You make a ton of mistakes when you are running a small business, especially if it is your first time doing so. A lot of people end up attempting to run a business without any formal training.
These types of owners are usually really passionate about something (or really good at it). While there is plenty of help out there for new entrepreneurs, few seek it out due to a lack of time and money. Egos may also get in the way.
Below are 6 small business realities I have learned from the trenches of starting mine.
Need To Develop A Training Program
If you are going to grow and bring on employees, you need a training program. If you plan to bring on employees, you need them to handle tasks as if you were handling them yourself. It is insane to think that an employee will know what to do or how you want them to work without a training program in place. If you are thinking that your new hires will be plug-and-play, get ready for a harsh reality and some big-time failures.
Team-Building Is Critical
Hiring employees is hard. Wait a minute, let me rephrase that: Hiring employees is really hard. I totally underestimated how difficult building a team would be. I just thought to myself, “People want to work hard; this will be easy.” After some huge failures, it’s obvious that finding, attracting, and retaining top employees is one of the hardest tasks you will encounter as an owner. Your company is nothing without a strong team, so don’t underestimate the importance of this task.
Sales And Marketing Are The Lifeblood
Many business owners underestimate the importance of marketing and sales. The reality is that, without marketing and sales, you have no business because you have no customers or revenues. Sales and marketing are the lifeblood of any business.
You could have an amazing product or service with a kick-ass team in place. However, if you don’t have a way to attract prospects and convert them to customers, your newfound business venture will be very short-lived.
Need To Master Cash Flow Management
As the company grows, cash flow management will become more and more important. There are two basic ways to grow a small business: invest time or invest money. In order to grow, you will have to invest both time and money, so you need to be good at managing them.

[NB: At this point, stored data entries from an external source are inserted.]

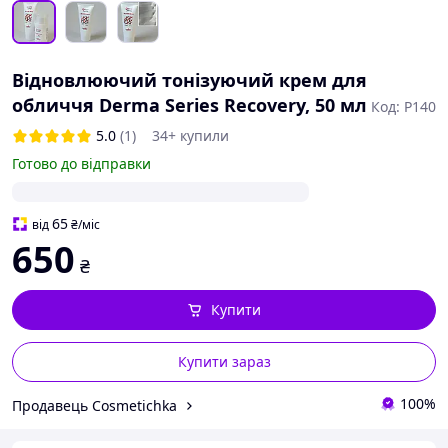
Відновлюючий тонізуючий крем для
обличчя Derma Series Recovery, 50 мл
Код: P140
5.0
(1)
34+ купили
Готово до відправки
65
від
₴
/міс
650
₴
Купити
Купити зараз
100%
Продавець Cosmetichka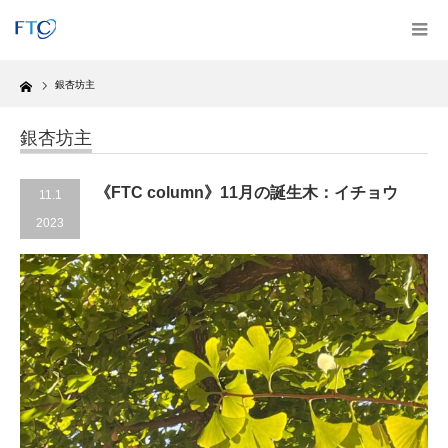
Home
銀杏坊主
銀杏坊主
《FTC column》11月の誕生木：イチョウ
11.1
2023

If you suddenly can’t afford to pay your vendors and employees, don’t expect them to stick around very long.
HR Is A Pain
Managing human resources can be a massive pain that you just won’t see coming. If you are hiring new employees and all you do before putting them to work is have them fill out a W-4 and an I-9, you are on the road to disaster. As you grow, you will want things such as employee agreements and a benefits package. Managing the standard benefits alone, like health insurance and a retirement plan, are very complicated. Additionally, you are opening yourself up to some potentially big liabilities if you don’t know what you are doing in a legal sense. Add in the complications of managing paid time off, hiring procedures, and properly terminating employees and you have a big job on your hands.
Get Legal Ducks In A Row
When starting a company, there is a tendency to do it as lean as possible. I’ve had many people approach me when they are thinking about starting a business for advice and I always tell them “Get a lawyer.” A good lawyer can help you file for the right type of organization, set up employee agreements, and make many other suggestions for minimizing your legal exposure. Lawyers may seem like an unnecessary expense when you are a brand new business, but believe me, they are worth every penny.